I didn't get that from my reading of Bernard Lewis. Possibly you interpret his words differently or you got that from somewhere else.

>And considering something like GDP for societies whose 'wealth' is an accident of geography and would be completely non-existant but for the putrification of dinosaurs hardly commends its political or intellectual beliefs as being successful or reproducable in other countries not blessed with oil.

OK, I didn't know that was Bernard Lewis definition of poverty. They have good housing, schools, roads, services, medical care and education but they were paid for with decayed animals, so they are in poverty. This is an unusual definition and should have been explained in a footnote.

>The Sudan has been very influenced by Wahhabi ideas - with very little economic or cultural success.

I would say it isn't just the Sudan, where the Wahhabi's have been unsuccessful. It has been everywhere.

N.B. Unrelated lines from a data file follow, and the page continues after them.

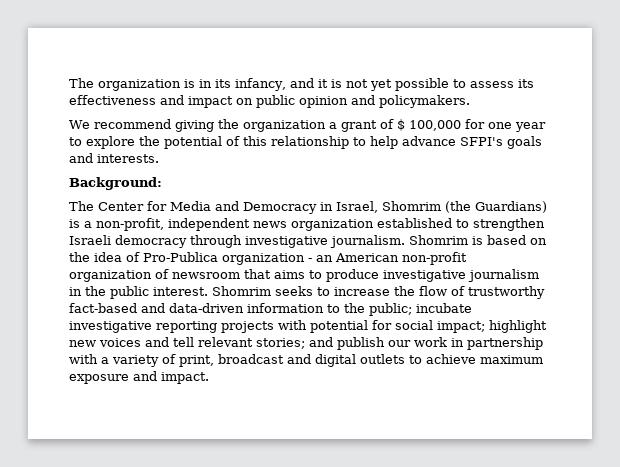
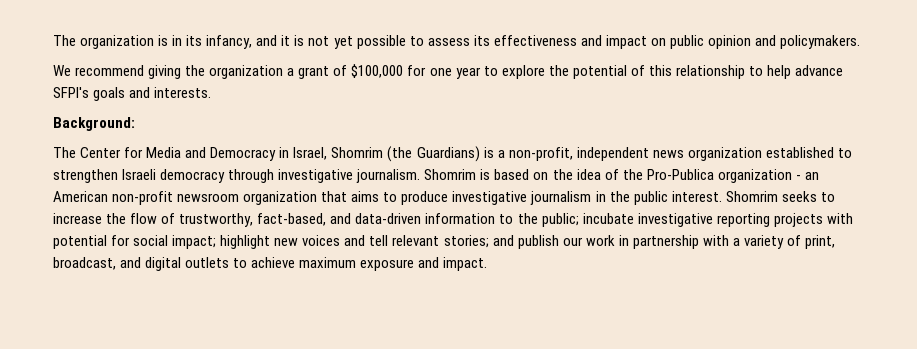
[396,119,461,131] $ 100,000 -> [351,64,404,78] $100,000
(140, 257) none -> [622,169,643,180] the
[69,269,240,282] organization of newsroom -> [177,191,318,205] newsroom organization
[468,286,545,299] [69,303,137,313] trustworthy fact-based -> [179,213,327,227] trustworthy, fact-based,
[218,354,284,364] broadcast -> [53,257,116,270] broadcast,

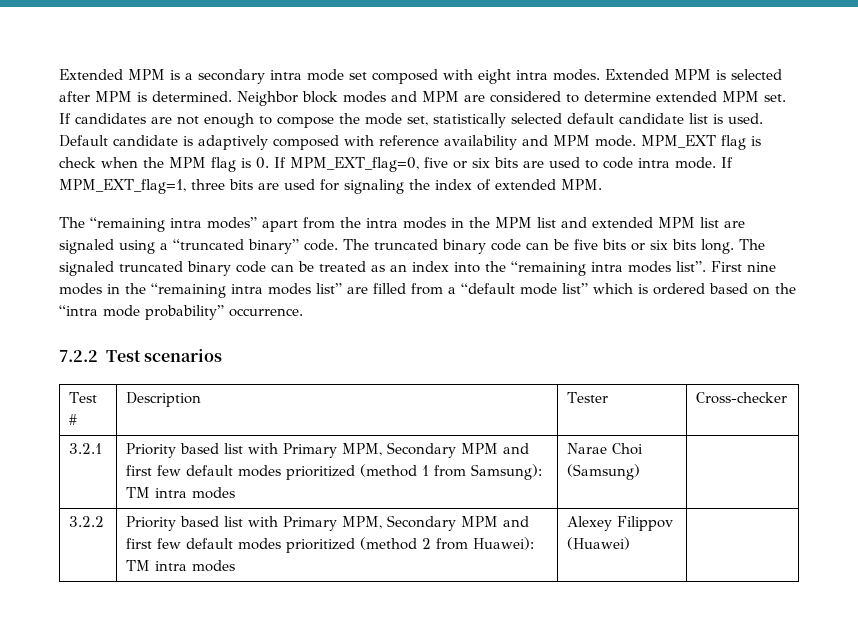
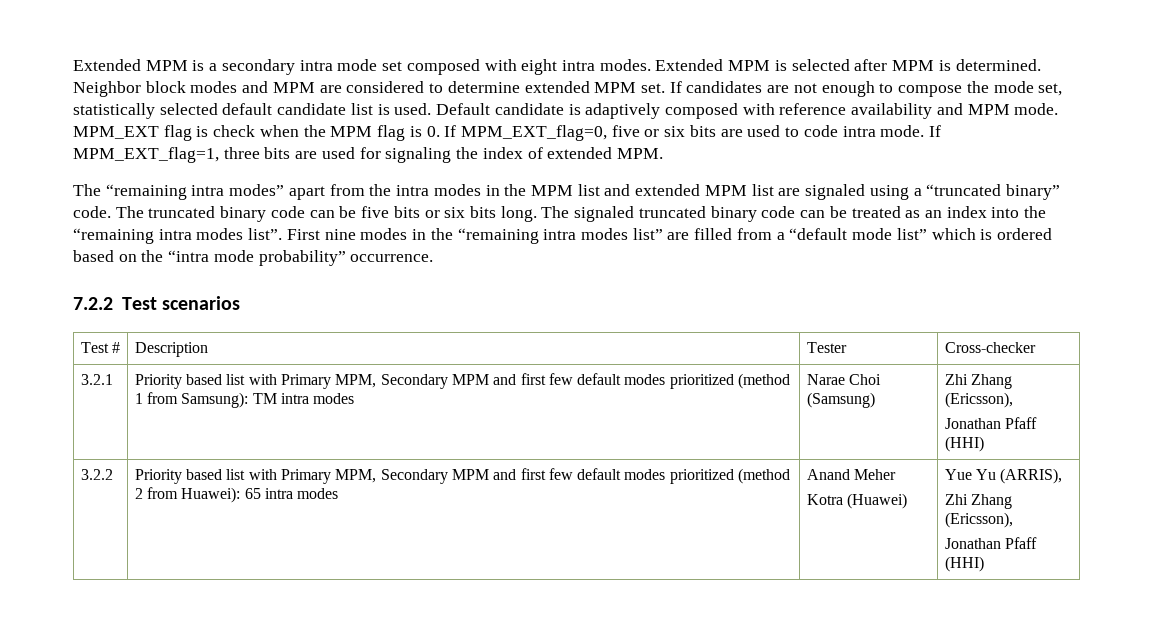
(640, 472) none -> [944,374,1012,389] [944,392,1013,408] [944,417,1037,429] [944,436,984,452] Zhi Zhang (Ericsson), // Jonathan Pfaff (HHI)
[125,560,235,572] [566,516,673,531] [566,537,630,550] TM intra modes | Alexey Filippov (Huawei) | -> [244,488,339,499] [806,469,896,480] [806,493,907,509] [944,468,1063,484] [944,494,1012,509] [944,512,1013,528] [944,537,1037,549] [944,556,984,572] 65 intra modes | Anand Meher // Kotra (Huawei) | Yue Yu (ARRIS), // Zhi Zhang (Ericsson), // Jonathan Pfaff (HHI)

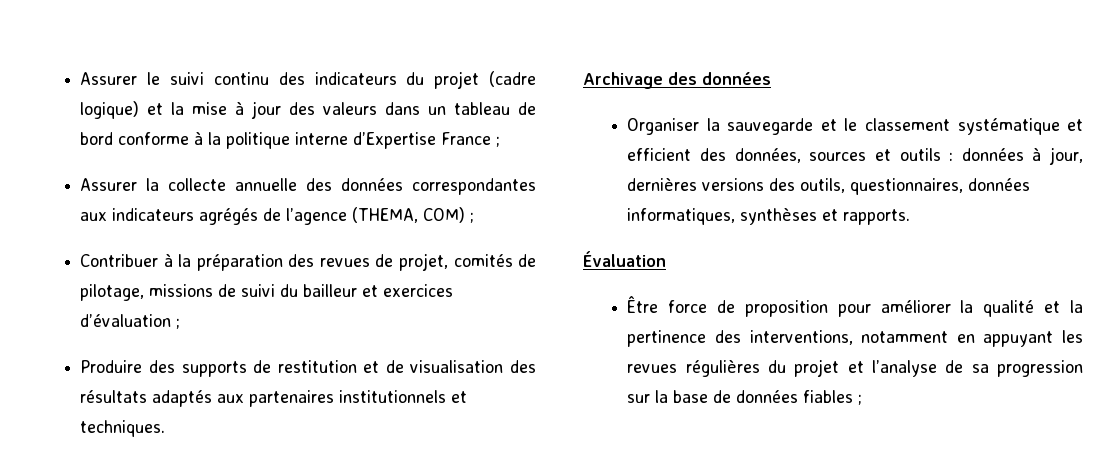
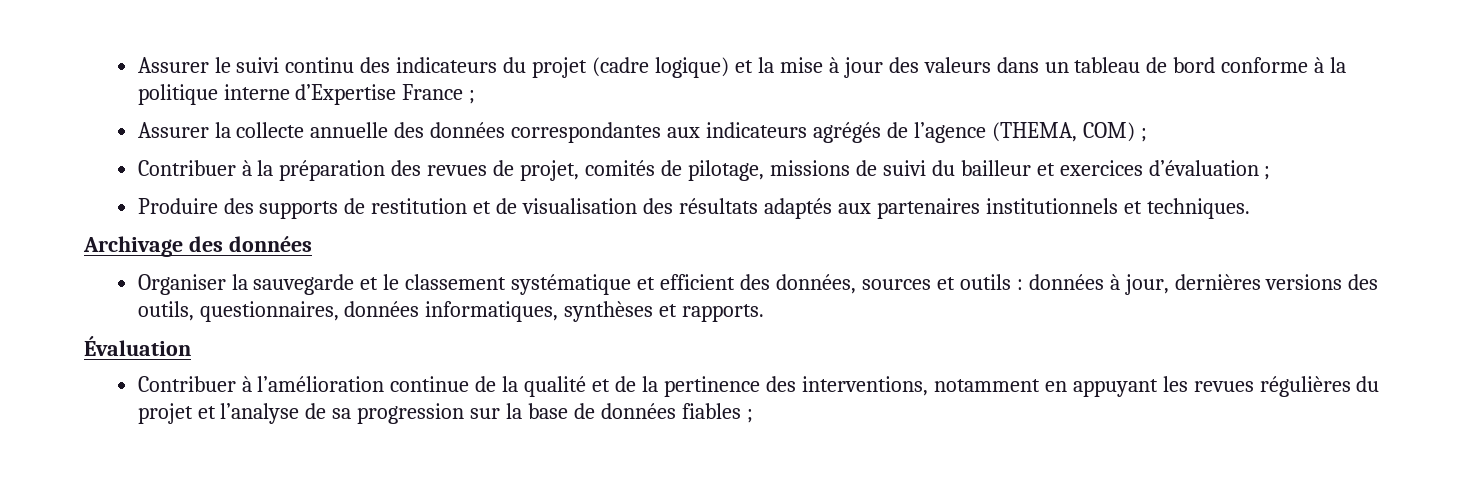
[627,296,951,317] Être force de proposition pour améliorer -> [137,376,497,392] Contribuer à l’amélioration continue de
(1061, 307) none -> [615,376,637,392] de

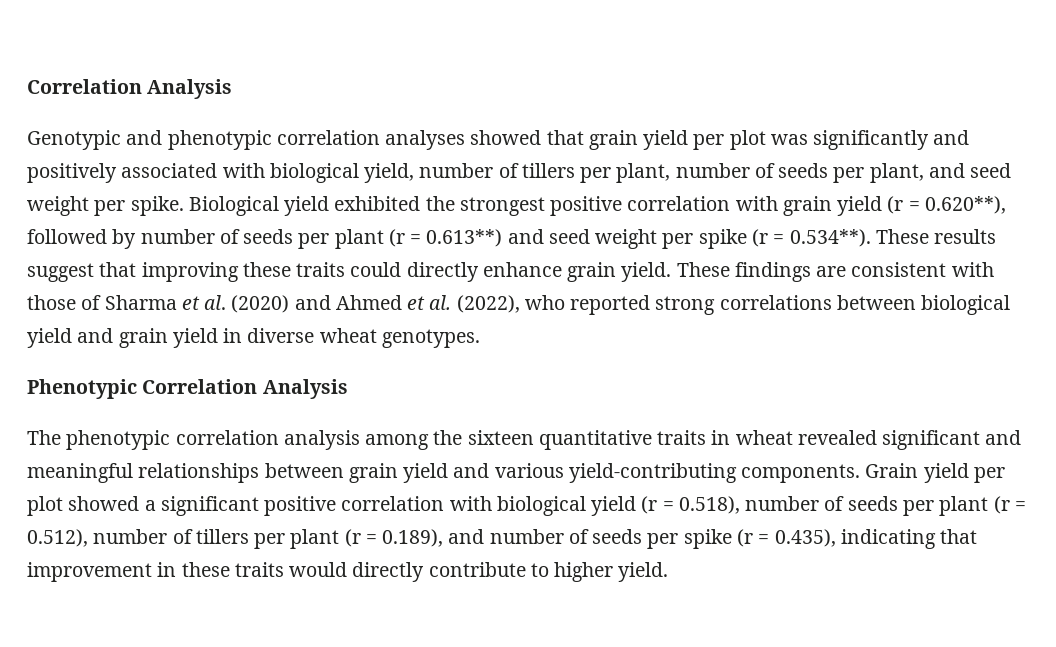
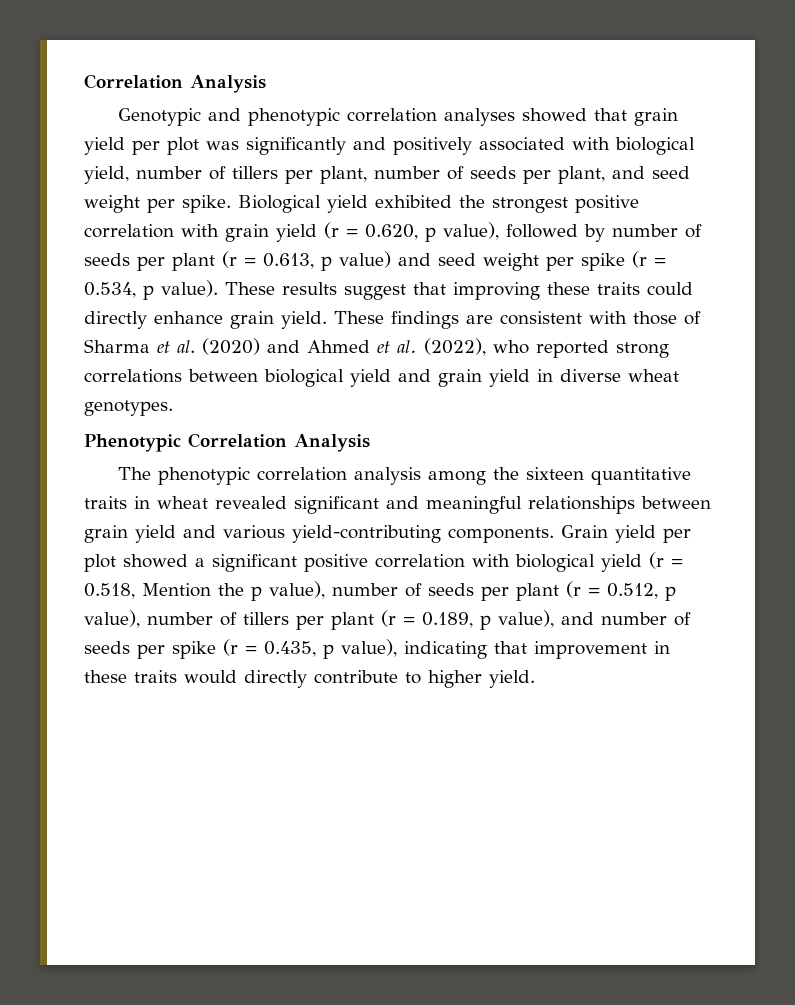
[924,196,1006,214] 0.620**), -> [365,222,499,242] 0.620, p value),
[426,229,503,247] 0.613**) -> [263,251,391,271] 0.613, p value)
[789,229,871,247] 0.534**). -> [84,280,218,300] 0.534, p value).
[678,496,1026,516] [27,529,88,547] 0.518), number of seeds per plant (r = 0.512), -> [84,581,676,601] [84,610,140,628] 0.518, Mention the p value), number of seeds per plant (r = 0.512, p value),
[382,529,444,547] 0.189), -> [422,610,554,630] 0.189, p value),
[774,529,836,547] 0.435), -> [264,639,397,659] 0.435, p value),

>Read a little more Lewis - I think you are missing his points. And he definitely felt Sadam had to go. Much of neo-con thinking on the middle east has been shaped by Lewis's writings on the area over 40 years. ( I first started reading Lewis when I lived in Turkey in the 60s and was always impressed at how clearly he seemed to understand both the history and thee culture.)

Did Lewis specifically suggest that the country should be bombed with B52's, strafed with F18's and hammered with Hercules tanks as the best way of deposing Saddam?